• [Job item]: An exact copy of the lines from the one containing "SERVICE AREAS" through the final line of the records is the only acceptable answer.

• [Provided data]:
────────────────────

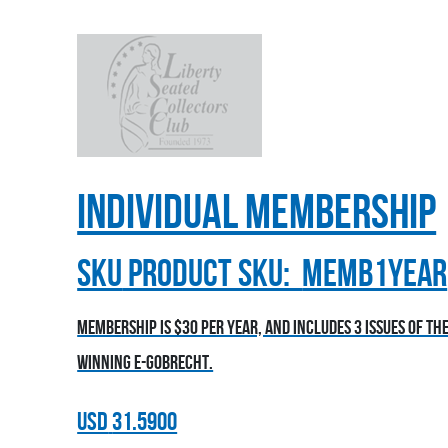
Individual Membership
sku
Product SKU:
MEMB1YEAR
Membership is $30 per year, and includes 3 issues of t
winning E-Gobrecht.
USD
31.5900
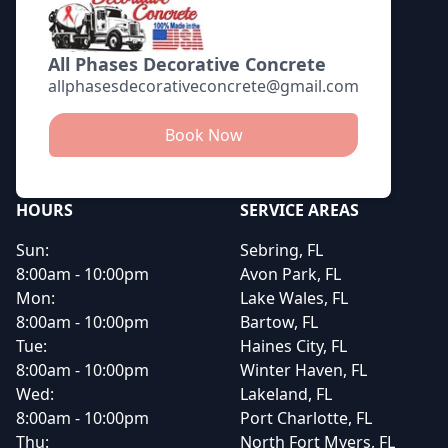
All Phases Decorative Concrete
allphasesdecorativeconcrete@gmail.com
Book Now
HOURS
SERVICE AREAS
Sun:
Sebring, FL
8:00am - 10:00pm
Avon Park, FL
Mon:
Lake Wales, FL
8:00am - 10:00pm
Bartow, FL
Tue:
Haines City, FL
8:00am - 10:00pm
Winter Haven, FL
Wed:
Lakeland, FL
8:00am - 10:00pm
Port Charlotte, FL
Thu:
North Fort Myers, FL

────────────────────

• [Response to the task]:
SERVICE AREAS
Sun:
Sebring, FL
8:00am - 10:00pm
Avon Park, FL
Mon:
Lake Wales, FL
8:00am - 10:00pm
Bartow, FL
Tue:
Haines City, FL
8:00am - 10:00pm
Winter Haven, FL
Wed:
Lakeland, FL
8:00am - 10:00pm
Port Charlotte, FL
Thu:
North Fort Myers, FL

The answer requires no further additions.